Why Wireless 4G Will Change the Mobile Landscape

For some time now, the nation’s two largest mobile phone carriers have competed almost exclusively with each other, marginalizing their smaller competitors. Verizon Wireless (VZW) has touted the reliability and extensiveness of its wireless network, while AT&T has focused on its network coverage and the superiority of its wireless technology. Now, as mobile phone operators prepare to deploy the next generation of wireless technology, the competitive pressures these companies face are changing dramatically.

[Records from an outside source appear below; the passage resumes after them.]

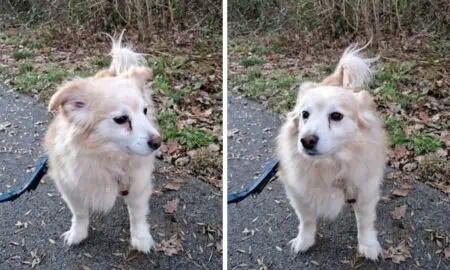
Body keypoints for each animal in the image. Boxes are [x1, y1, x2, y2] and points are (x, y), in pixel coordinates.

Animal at [44, 32, 161, 253]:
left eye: (145, 111)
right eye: (122, 119)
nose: (158, 142)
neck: (106, 157)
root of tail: (114, 71)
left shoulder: (138, 184)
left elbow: (137, 215)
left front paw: (141, 239)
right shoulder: (71, 186)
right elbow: (80, 213)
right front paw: (78, 233)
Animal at [276, 45, 388, 260]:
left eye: (336, 116)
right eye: (304, 114)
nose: (306, 141)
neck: (331, 164)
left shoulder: (365, 191)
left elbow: (365, 223)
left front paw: (368, 245)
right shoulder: (298, 192)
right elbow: (306, 220)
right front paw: (305, 240)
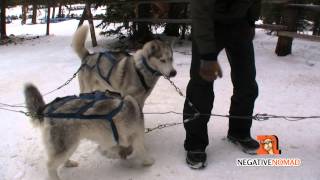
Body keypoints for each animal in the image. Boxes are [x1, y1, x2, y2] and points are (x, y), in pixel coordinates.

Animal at [24, 83, 154, 180]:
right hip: (66, 145)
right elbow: (141, 151)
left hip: (70, 145)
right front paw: (149, 162)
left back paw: (69, 163)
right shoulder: (135, 136)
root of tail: (46, 109)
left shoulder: (109, 139)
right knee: (50, 165)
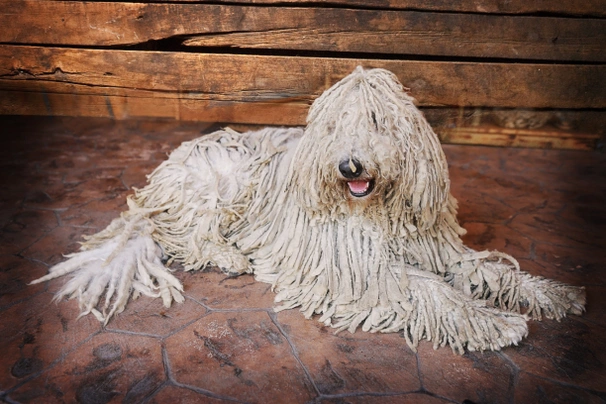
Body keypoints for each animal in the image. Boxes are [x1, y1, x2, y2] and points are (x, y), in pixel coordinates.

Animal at [30, 66, 588, 354]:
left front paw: (553, 295)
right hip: (220, 181)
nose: (349, 165)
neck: (378, 210)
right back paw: (228, 256)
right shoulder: (367, 269)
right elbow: (433, 292)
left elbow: (492, 271)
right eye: (335, 125)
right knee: (181, 234)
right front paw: (496, 324)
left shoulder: (439, 249)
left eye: (378, 122)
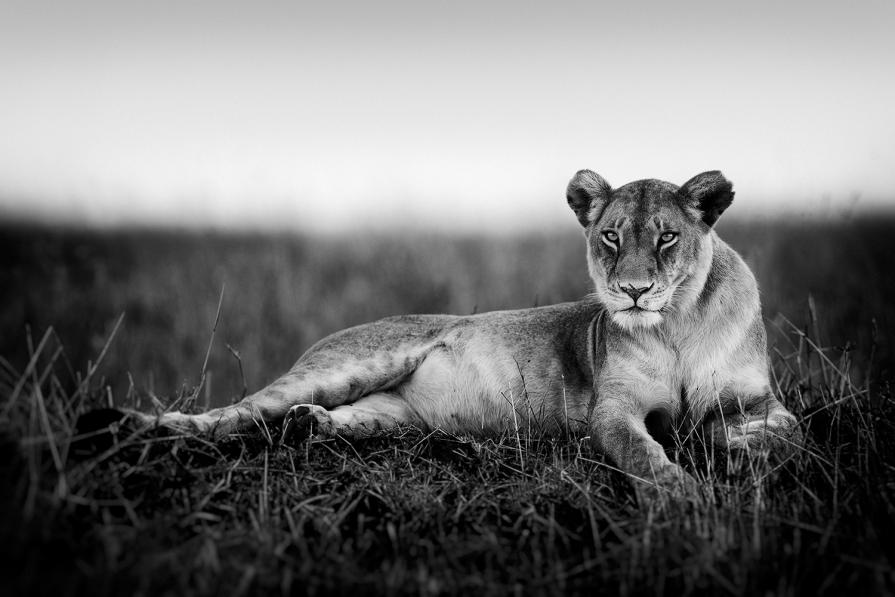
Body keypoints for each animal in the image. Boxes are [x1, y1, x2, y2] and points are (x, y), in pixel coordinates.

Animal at [90, 170, 800, 502]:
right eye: (610, 236)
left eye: (668, 237)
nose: (631, 290)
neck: (675, 326)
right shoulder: (612, 409)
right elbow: (642, 451)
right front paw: (683, 494)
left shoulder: (757, 400)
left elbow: (786, 434)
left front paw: (732, 454)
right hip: (349, 365)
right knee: (232, 414)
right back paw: (132, 425)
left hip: (393, 416)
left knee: (329, 420)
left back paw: (308, 427)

Currently, AT&T and VZW use wireless technologies that are incompatible in every sense. As a result, the carriers have, for many years, competed on the strengths of their respective technologies. VZW, which employs Qualcomm’s CDMA, has focused on the dominance of this technology in the American wireless spectrum, dominance that allows the company to claim greater network coverage than its nearest competitor. CDMA, its proponents are quick to point out, also has better reception indoors due to its method of communicating with cell towers, and, in the case of Verizon’s network, its data speeds are higher because the carrier has widely deployed a third-generation (3G) CDMA technology. AT&T, on the other hand, has focused its marketing attention on the worldwide compatibility of its GSM network, which allows an AT&T customer to travel abroad without changing phones. Whether home or traveling abroad, however, AT&T customers will find that their data connections are often very slow for two reasons. First, AT&T’s data network is largely operating on a 2G technology, with 3G coverage limited to major cities (see my post on this topic). Second, US-based GSM carriers operate on different radio frequencies than their counterparts in other countries, preventing AT&T users (with very limited exceptions) from connecting to 3G data networks when traveling outside the United States. As mobile carriers worldwide begin deploying the next generation of wireless technology, however, many of the differences I’ve noted will be eliminated.

Even as mobile carriers continue to expand their 3G networks, many are looking to the fourth generation (4G) of mobile phone technology. Known as LTE, for Long-term Evolution, this descendant of GSM will be employed by all four major wireless carriers in the United States, as well as most carriers worldwide. In fact, Sprint has already begun deploying its 4G network, giving it the distinction of being the only national carrier with an active LTE network. Sprint’s move, and Verizon Wireless’ decision to implement an LTE network beginning in 2010, means that eventually, all four national wireless carriers will operate on the same technology (T-Mobile currently uses GSM, while Sprint uses TDMA, a cousin to CDMA). Where one carrier, T-Mobile for example, does not have coverage, VZW, AT&T, or Sprint likely will. This means that, assuming the carriers work out roaming arrangements that allow their customers to utilize a competitor’s network where the customer’s carrier does not have coverage, wireless providers will no longer compete based on the strength of their networks. Instead, phones, features, and pricing will be the focus of their marketing. These changes are some way off, though, as upgrading a nationwide mobile phone network in a country covering 3.72 million square miles of the Earth’s surface is no simple task.